But, this has two problems. First, email sent to user-foo won’t be redirected. If you want that to happen you need to name the alias file .qmail-user-foo. This would get unwieldy (imagine all the possible suffixes you could have added). But, if you have a .qmail-user-default alias, then any email which doesn’t match a different alias for the user will be redirected to that alias. So that solved my second problem.

The final problem is that the alias feature doesn’t work if you’re trying to alias email for a user that has an account on the system. In my case, I was having email sent to portage@midna forwarded to my account. But, portage is an actual user account on Gentoo systems. So even though the alias existed, qmail was searching for portage in /etc/passwd first, and found the entry. qmail in this situation then checks to see if the user owns their home directory, that the permissions are set right, etc. That wasn’t true in this case, so email sent to portage was in limbo.

The solution here is to take advantage of a QMail users database. By default in /var/qmail/users. You need to read the man page for qmail-users, but basically you setup the file /var/qmail/users/assign to redirect email for the user to someone else, run the qmail-newu program, and then the user database which is created is checked first, before checking for the home directory. And if the user isn’t present in the database then the rest of the sequence goes on unchanged so this won’t break your aliases and existing mailboxes2.
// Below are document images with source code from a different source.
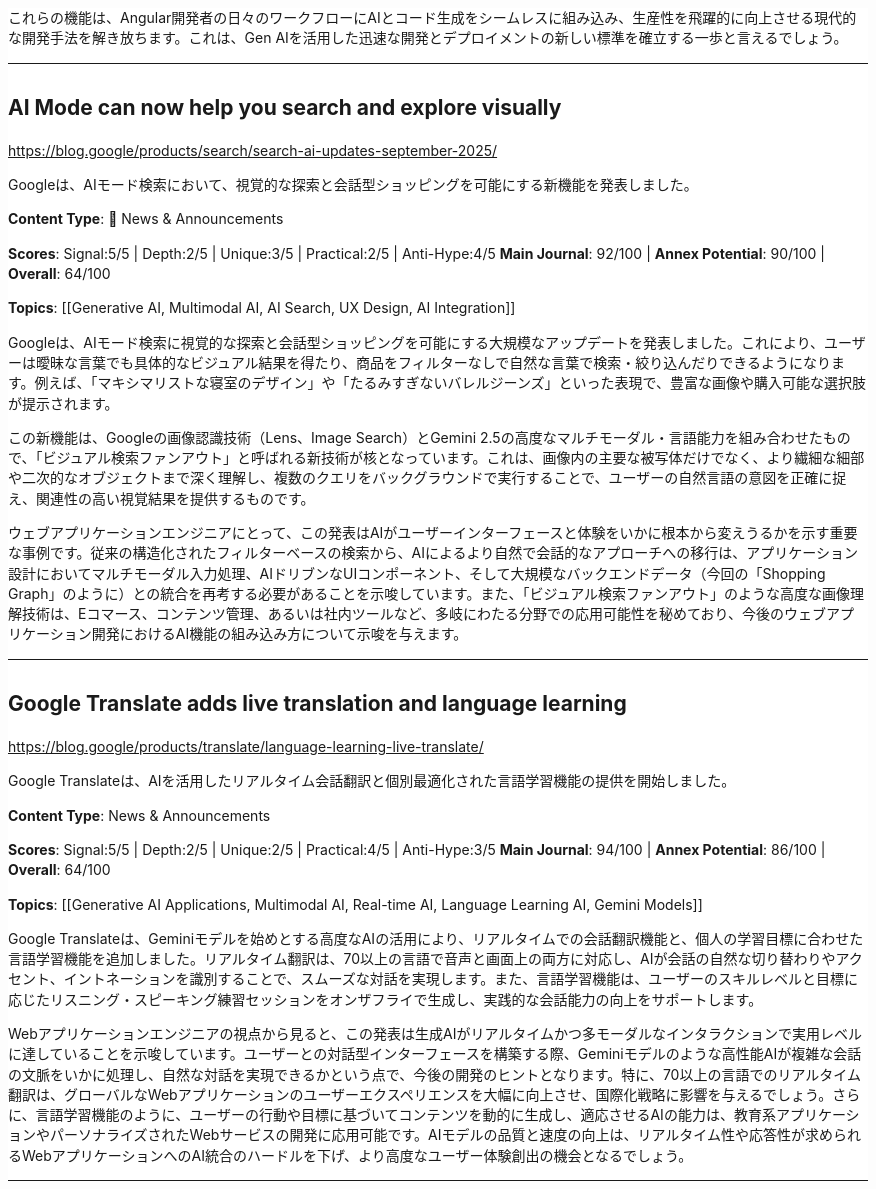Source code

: これらの機能は、Angular開発者の日々のワークフローにAIとコード生成をシームレスに組み込み、生産性を飛躍的に向上させる現代的な開発手法を解き放ちます。これは、Gen AIを活用した迅速な開発とデプロイメントの新しい標準を確立する一歩と言えるでしょう。

---

## AI Mode can now help you search and explore visually

https://blog.google/products/search/search-ai-updates-september-2025/

Googleは、AIモード検索において、視覚的な探索と会話型ショッピングを可能にする新機能を発表しました。

**Content Type**: 📰 News & Announcements

**Scores**: Signal:5/5 | Depth:2/5 | Unique:3/5 | Practical:2/5 | Anti-Hype:4/5
**Main Journal**: 92/100 | **Annex Potential**: 90/100 | **Overall**: 64/100

**Topics**: [[Generative AI, Multimodal AI, AI Search, UX Design, AI Integration]]

Googleは、AIモード検索に視覚的な探索と会話型ショッピングを可能にする大規模なアップデートを発表しました。これにより、ユーザーは曖昧な言葉でも具体的なビジュアル結果を得たり、商品をフィルターなしで自然な言葉で検索・絞り込んだりできるようになります。例えば、「マキシマリストな寝室のデザイン」や「たるみすぎないバレルジーンズ」といった表現で、豊富な画像や購入可能な選択肢が提示されます。

この新機能は、Googleの画像認識技術（Lens、Image Search）とGemini 2.5の高度なマルチモーダル・言語能力を組み合わせたもので、「ビジュアル検索ファンアウト」と呼ばれる新技術が核となっています。これは、画像内の主要な被写体だけでなく、より繊細な細部や二次的なオブジェクトまで深く理解し、複数のクエリをバックグラウンドで実行することで、ユーザーの自然言語の意図を正確に捉え、関連性の高い視覚結果を提供するものです。

ウェブアプリケーションエンジニアにとって、この発表はAIがユーザーインターフェースと体験をいかに根本から変えうるかを示す重要な事例です。従来の構造化されたフィルターベースの検索から、AIによるより自然で会話的なアプローチへの移行は、アプリケーション設計においてマルチモーダル入力処理、AIドリブンなUIコンポーネント、そして大規模なバックエンドデータ（今回の「Shopping Graph」のように）との統合を再考する必要があることを示唆しています。また、「ビジュアル検索ファンアウト」のような高度な画像理解技術は、Eコマース、コンテンツ管理、あるいは社内ツールなど、多岐にわたる分野での応用可能性を秘めており、今後のウェブアプリケーション開発におけるAI機能の組み込み方について示唆を与えます。

---

## Google Translate adds live translation and language learning

https://blog.google/products/translate/language-learning-live-translate/

Google Translateは、AIを活用したリアルタイム会話翻訳と個別最適化された言語学習機能の提供を開始しました。

**Content Type**: News & Announcements

**Scores**: Signal:5/5 | Depth:2/5 | Unique:2/5 | Practical:4/5 | Anti-Hype:3/5
**Main Journal**: 94/100 | **Annex Potential**: 86/100 | **Overall**: 64/100

**Topics**: [[Generative AI Applications, Multimodal AI, Real-time AI, Language Learning AI, Gemini Models]]

Google Translateは、Geminiモデルを始めとする高度なAIの活用により、リアルタイムでの会話翻訳機能と、個人の学習目標に合わせた言語学習機能を追加しました。リアルタイム翻訳は、70以上の言語で音声と画面上の両方に対応し、AIが会話の自然な切り替わりやアクセント、イントネーションを識別することで、スムーズな対話を実現します。また、言語学習機能は、ユーザーのスキルレベルと目標に応じたリスニング・スピーキング練習セッションをオンザフライで生成し、実践的な会話能力の向上をサポートします。

Webアプリケーションエンジニアの視点から見ると、この発表は生成AIがリアルタイムかつ多モーダルなインタラクションで実用レベルに達していることを示唆しています。ユーザーとの対話型インターフェースを構築する際、Geminiモデルのような高性能AIが複雑な会話の文脈をいかに処理し、自然な対話を実現できるかという点で、今後の開発のヒントとなります。特に、70以上の言語でのリアルタイム翻訳は、グローバルなWebアプリケーションのユーザーエクスペリエンスを大幅に向上させ、国際化戦略に影響を与えるでしょう。さらに、言語学習機能のように、ユーザーの行動や目標に基づいてコンテンツを動的に生成し、適応させるAIの能力は、教育系アプリケーションやパーソナライズされたWebサービスの開発に応用可能です。AIモデルの品質と速度の向上は、リアルタイム性や応答性が求められるWebアプリケーションへのAI統合のハードルを下げ、より高度なユーザー体験創出の機会となるでしょう。

---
My disclaimer is that this is all probably completely different if you’re using software like vpopmail or other user administration software bolted on top of qmail. My particular scenario was a qmail-only install. You may want to have the qmHandle program or similar available to help manage messages in your queue. And, be vary wary with any queue changes while qmail is still running. pkill -HUP qmail-send is your friend when changing files in /var/qmail/control. Sometimes restarting qmail is in order as well.